**ACTION ITEM:**
From the listing below, restate word for word the lines from the line containing "everyday living, eye" down through the line containing "Tjhai, et al.". Exclude pictures.

___

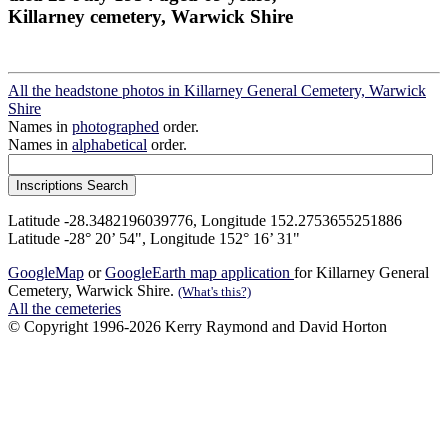
Killarney cemetery, Warwick Shire
All the headstone photos in Killarney General Cemetery, Warwick
Shire
Names in
photographed
order.
Names in
alphabetical
order.
Latitude -28.3482196039776, Longitude 152.2753655251886
Latitude -28° 20’ 54", Longitude 152° 16’ 31"
GoogleMap
or
GoogleEarth map application
for Killarney General
Cemetery, Warwick Shire.
(What's this?)
All the cemeteries
© Copyright 1996-2026 Kerry Raymond and David Horton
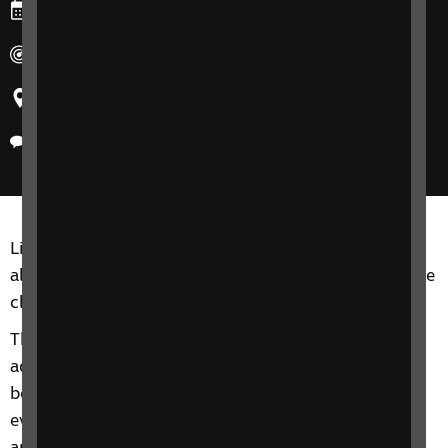
Ends: Tuesday, 28 February 2023
Duration: 10:30am-12pm
Region: West Midlands
Delivery method: Phone
Living Well with Sight Loss courses are for adults of
all ages, including friends, family members or anyone
close to you.
This 4-week phone course includes information and
advice on a range of topics from understanding
benefits, staying independent, tips and gadgets for
everyday living, eye health to hobbies and interests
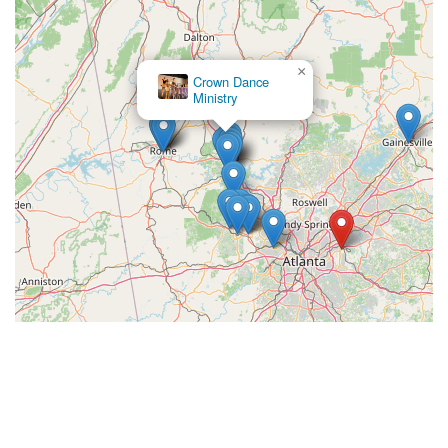
×
Crown Dance
Ministry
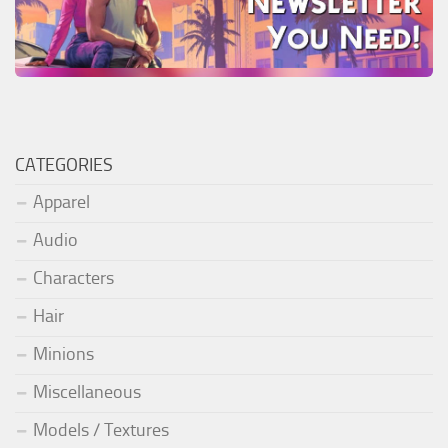
CATEGORIES
Apparel
Audio
Characters
Hair
Minions
Miscellaneous
Models / Textures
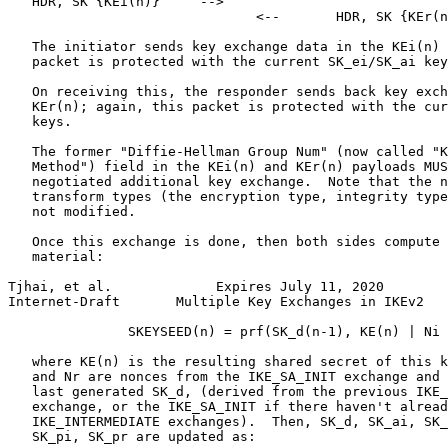
   HDR, SK {KEi(n)}     -->

                               <--       HDR, SK {KEr(n
   The initiator sends key exchange data in the KEi(n) 
   packet is protected with the current SK_ei/SK_ai key
   On receiving this, the responder sends back key exch
   KEr(n); again, this packet is protected with the cur
   keys.

   The former "Diffie-Hellman Group Num" (now called "K
   Method") field in the KEi(n) and KEr(n) payloads MUS
   negotiated additional key exchange.  Note that the n
   transform types (the encryption type, integrity type
   not modified.

   Once this exchange is done, then both sides compute 
   material:

Tjhai, et al.             Expires July 11, 2020        
Internet-Draft       Multiple Key Exchanges in IKEv2   
               SKEYSEED(n) = prf(SK_d(n-1), KE(n) | Ni 
   where KE(n) is the resulting shared secret of this k
   and Nr are nonces from the IKE_SA_INIT exchange and 
   last generated SK_d, (derived from the previous IKE_
   exchange, or the IKE_SA_INIT if there haven't alread
   IKE_INTERMEDIATE exchanges).  Then, SK_d, SK_ai, SK_
   SK_pi, SK_pr are updated as:
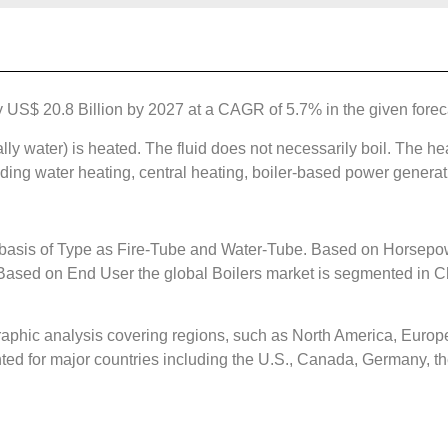
by US$ 20.8 Billion by 2027 at a CAGR of 5.7% in the given forec
lly water) is heated. The fluid does not necessarily boil. The hea
uding water heating, central heating, boiler-based power generat
 basis of Type as Fire-Tube and Water-Tube. Based on Horsepow
sed on End User the global Boilers market is segmented in Ch
aphic analysis covering regions, such as North America, Europe
ted for major countries including the U.S., Canada, Germany, the 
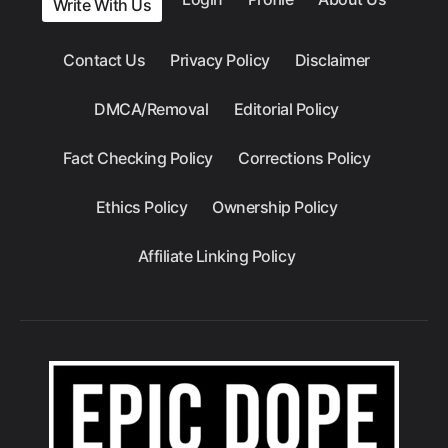
Write With Us
Contact Us
Privacy Policy
Disclaimer
DMCA/Removal
Editorial Policy
Fact Checking Policy
Corrections Policy
Ethics Policy
Ownership Policy
Affiliate Linking Policy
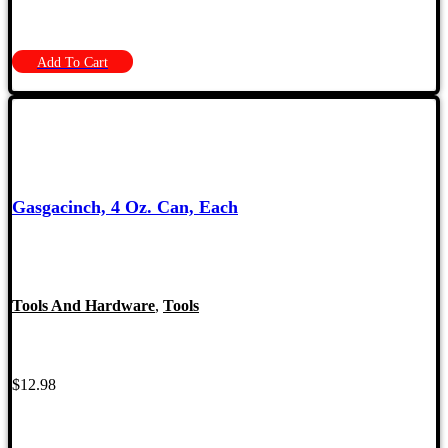
Add To Cart
Gasgacinch, 4 Oz. Can, Each
Tools And Hardware
,
Tools
$
12.98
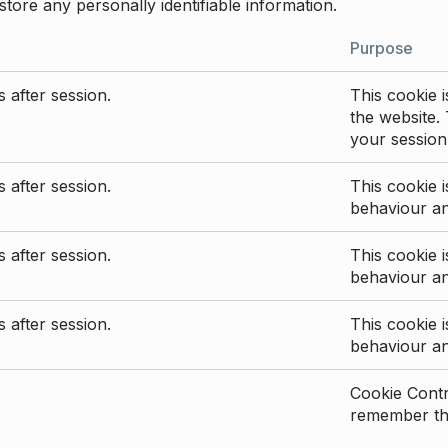
store any personally identifiable information.
Purpose
 after session.
This cookie i
the website. 
your session
 after session.
This cookie i
behaviour a
 after session.
This cookie i
behaviour a
 after session.
This cookie i
behaviour a
Cookie Contro
remember the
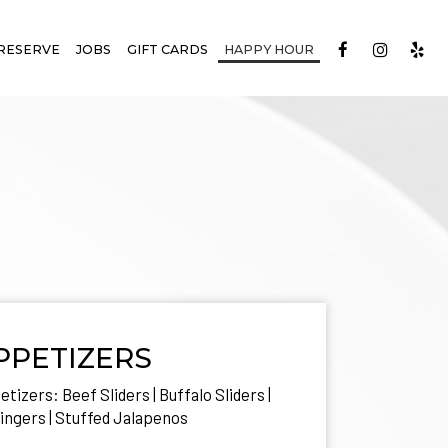
RESERVE
JOBS
GIFT CARDS
HAPPY HOUR
PPETIZERS
tizers: Beef Sliders | Buffalo Sliders |
ingers | Stuffed Jalapenos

___

**WRITTEN RESPONSE:**
everyday living, eye health to hobbies and interests
×
Crown Dance
Ministry
CATEGORIES
Apparel
Audio
Characters
Hair
Minions
Miscellaneous
Models / Textures
   HDR, SK {KEi(n)}     -->

                               <--       HDR, SK {KEr(n
   The initiator sends key exchange data in the KEi(n) 
   packet is protected with the current SK_ei/SK_ai key
   On receiving this, the responder sends back key exch
   KEr(n); again, this packet is protected with the cur
   keys.

   The former "Diffie-Hellman Group Num" (now called "K
   Method") field in the KEi(n) and KEr(n) payloads MUS
   negotiated additional key exchange.  Note that the n
   transform types (the encryption type, integrity type
   not modified.

   Once this exchange is done, then both sides compute 
   material:

Tjhai, et al.             Expires July 11, 2020        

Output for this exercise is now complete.